▶ [GIVEN ENTRIES]:
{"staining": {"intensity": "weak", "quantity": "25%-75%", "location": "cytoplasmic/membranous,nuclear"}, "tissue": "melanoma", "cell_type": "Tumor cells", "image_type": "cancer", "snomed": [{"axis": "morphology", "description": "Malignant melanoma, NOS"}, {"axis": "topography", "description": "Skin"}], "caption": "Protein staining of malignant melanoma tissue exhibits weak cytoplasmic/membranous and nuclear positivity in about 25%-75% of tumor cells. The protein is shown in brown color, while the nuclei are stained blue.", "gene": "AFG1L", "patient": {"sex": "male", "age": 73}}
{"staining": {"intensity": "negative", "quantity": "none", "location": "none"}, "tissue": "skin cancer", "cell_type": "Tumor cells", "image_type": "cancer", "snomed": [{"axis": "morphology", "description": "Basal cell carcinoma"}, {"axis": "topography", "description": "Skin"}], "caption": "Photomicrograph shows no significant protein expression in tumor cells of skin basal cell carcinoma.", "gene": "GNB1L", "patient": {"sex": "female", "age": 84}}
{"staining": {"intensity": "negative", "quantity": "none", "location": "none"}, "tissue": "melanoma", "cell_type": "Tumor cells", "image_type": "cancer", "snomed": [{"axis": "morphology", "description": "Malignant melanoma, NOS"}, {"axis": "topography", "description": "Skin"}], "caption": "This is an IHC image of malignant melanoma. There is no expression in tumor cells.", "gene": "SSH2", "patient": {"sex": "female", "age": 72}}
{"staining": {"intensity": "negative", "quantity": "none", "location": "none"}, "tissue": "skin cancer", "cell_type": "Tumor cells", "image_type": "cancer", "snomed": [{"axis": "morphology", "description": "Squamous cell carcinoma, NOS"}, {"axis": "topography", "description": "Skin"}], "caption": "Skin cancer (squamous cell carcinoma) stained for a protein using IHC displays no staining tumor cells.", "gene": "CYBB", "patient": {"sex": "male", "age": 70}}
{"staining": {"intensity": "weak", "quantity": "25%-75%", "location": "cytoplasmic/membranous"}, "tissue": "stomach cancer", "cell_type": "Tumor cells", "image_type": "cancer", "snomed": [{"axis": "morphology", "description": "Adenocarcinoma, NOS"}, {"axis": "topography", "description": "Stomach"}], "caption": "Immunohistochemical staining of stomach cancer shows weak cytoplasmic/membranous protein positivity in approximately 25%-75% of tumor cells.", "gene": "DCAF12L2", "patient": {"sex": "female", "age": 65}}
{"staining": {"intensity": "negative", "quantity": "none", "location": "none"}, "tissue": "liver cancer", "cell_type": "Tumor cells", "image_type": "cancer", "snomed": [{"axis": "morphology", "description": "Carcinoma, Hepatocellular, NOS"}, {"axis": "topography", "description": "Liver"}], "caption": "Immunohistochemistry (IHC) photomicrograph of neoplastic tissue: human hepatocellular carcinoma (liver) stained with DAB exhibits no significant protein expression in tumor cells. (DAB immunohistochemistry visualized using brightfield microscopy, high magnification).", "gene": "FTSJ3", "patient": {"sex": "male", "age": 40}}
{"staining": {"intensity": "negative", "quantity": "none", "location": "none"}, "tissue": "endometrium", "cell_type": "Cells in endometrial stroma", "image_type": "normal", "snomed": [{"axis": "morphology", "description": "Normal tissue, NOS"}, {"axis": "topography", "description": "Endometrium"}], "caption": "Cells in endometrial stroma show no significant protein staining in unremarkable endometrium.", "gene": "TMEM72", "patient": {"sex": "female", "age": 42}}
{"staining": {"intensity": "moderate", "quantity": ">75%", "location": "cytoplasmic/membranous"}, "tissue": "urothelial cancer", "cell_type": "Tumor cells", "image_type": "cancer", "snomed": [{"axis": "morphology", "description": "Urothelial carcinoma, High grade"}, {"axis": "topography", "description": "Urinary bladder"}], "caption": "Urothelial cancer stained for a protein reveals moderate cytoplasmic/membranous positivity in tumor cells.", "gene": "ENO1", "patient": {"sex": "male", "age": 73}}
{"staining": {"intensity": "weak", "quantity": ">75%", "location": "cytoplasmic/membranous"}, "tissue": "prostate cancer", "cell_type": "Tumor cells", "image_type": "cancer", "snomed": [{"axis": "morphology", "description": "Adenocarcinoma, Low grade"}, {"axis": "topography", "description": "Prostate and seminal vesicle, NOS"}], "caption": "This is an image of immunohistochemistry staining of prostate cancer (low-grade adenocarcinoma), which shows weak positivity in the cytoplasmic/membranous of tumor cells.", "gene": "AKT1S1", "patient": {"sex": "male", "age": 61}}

▶ [WORK ITEM]: Word for word, transcribe each record.

▶ [SOLUTION FOR THIS EXERCISE]:
{"staining": {"intensity": "weak", "quantity": "25%-75%", "location": "cytoplasmic/membranous,nuclear"}, "tissue": "melanoma", "cell_type": "Tumor cells", "image_type": "cancer", "snomed": [{"axis": "morphology", "description": "Malignant melanoma, NOS"}, {"axis": "topography", "description": "Skin"}], "caption": "Protein staining of malignant melanoma tissue exhibits weak cytoplasmic/membranous and nuclear positivity in about 25%-75% of tumor cells. The protein is shown in brown color, while the nuclei are stained blue.", "gene": "AFG1L", "patient": {"sex": "male", "age": 73}}
{"staining": {"intensity": "negative", "quantity": "none", "location": "none"}, "tissue": "skin cancer", "cell_type": "Tumor cells", "image_type": "cancer", "snomed": [{"axis": "morphology", "description": "Basal cell carcinoma"}, {"axis": "topography", "description": "Skin"}], "caption": "Photomicrograph shows no significant protein expression in tumor cells of skin basal cell carcinoma.", "gene": "GNB1L", "patient": {"sex": "female", "age": 84}}
{"staining": {"intensity": "negative", "quantity": "none", "location": "none"}, "tissue": "melanoma", "cell_type": "Tumor cells", "image_type": "cancer", "snomed": [{"axis": "morphology", "description": "Malignant melanoma, NOS"}, {"axis": "topography", "description": "Skin"}], "caption": "This is an IHC image of malignant melanoma. There is no expression in tumor cells.", "gene": "SSH2", "patient": {"sex": "female", "age": 72}}
{"staining": {"intensity": "negative", "quantity": "none", "location": "none"}, "tissue": "skin cancer", "cell_type": "Tumor cells", "image_type": "cancer", "snomed": [{"axis": "morphology", "description": "Squamous cell carcinoma, NOS"}, {"axis": "topography", "description": "Skin"}], "caption": "Skin cancer (squamous cell carcinoma) stained for a protein using IHC displays no staining tumor cells.", "gene": "CYBB", "patient": {"sex": "male", "age": 70}}
{"staining": {"intensity": "weak", "quantity": "25%-75%", "location": "cytoplasmic/membranous"}, "tissue": "stomach cancer", "cell_type": "Tumor cells", "image_type": "cancer", "snomed": [{"axis": "morphology", "description": "Adenocarcinoma, NOS"}, {"axis": "topography", "description": "Stomach"}], "caption": "Immunohistochemical staining of stomach cancer shows weak cytoplasmic/membranous protein positivity in approximately 25%-75% of tumor cells.", "gene": "DCAF12L2", "patient": {"sex": "female", "age": 65}}
{"staining": {"intensity": "negative", "quantity": "none", "location": "none"}, "tissue": "liver cancer", "cell_type": "Tumor cells", "image_type": "cancer", "snomed": [{"axis": "morphology", "description": "Carcinoma, Hepatocellular, NOS"}, {"axis": "topography", "description": "Liver"}], "caption": "Immunohistochemistry (IHC) photomicrograph of neoplastic tissue: human hepatocellular carcinoma (liver) stained with DAB exhibits no significant protein expression in tumor cells. (DAB immunohistochemistry visualized using brightfield microscopy, high magnification).", "gene": "FTSJ3", "patient": {"sex": "male", "age": 40}}
{"staining": {"intensity": "negative", "quantity": "none", "location": "none"}, "tissue": "endometrium", "cell_type": "Cells in endometrial stroma", "image_type": "normal", "snomed": [{"axis": "morphology", "description": "Normal tissue, NOS"}, {"axis": "topography", "description": "Endometrium"}], "caption": "Cells in endometrial stroma show no significant protein staining in unremarkable endometrium.", "gene": "TMEM72", "patient": {"sex": "female", "age": 42}}
{"staining": {"intensity": "moderate", "quantity": ">75%", "location": "cytoplasmic/membranous"}, "tissue": "urothelial cancer", "cell_type": "Tumor cells", "image_type": "cancer", "snomed": [{"axis": "morphology", "description": "Urothelial carcinoma, High grade"}, {"axis": "topography", "description": "Urinary bladder"}], "caption": "Urothelial cancer stained for a protein reveals moderate cytoplasmic/membranous positivity in tumor cells.", "gene": "ENO1", "patient": {"sex": "male", "age": 73}}
{"staining": {"intensity": "weak", "quantity": ">75%", "location": "cytoplasmic/membranous"}, "tissue": "prostate cancer", "cell_type": "Tumor cells", "image_type": "cancer", "snomed": [{"axis": "morphology", "description": "Adenocarcinoma, Low grade"}, {"axis": "topography", "description": "Prostate and seminal vesicle, NOS"}], "caption": "This is an image of immunohistochemistry staining of prostate cancer (low-grade adenocarcinoma), which shows weak positivity in the cytoplasmic/membranous of tumor cells.", "gene": "AKT1S1", "patient": {"sex": "male", "age": 61}}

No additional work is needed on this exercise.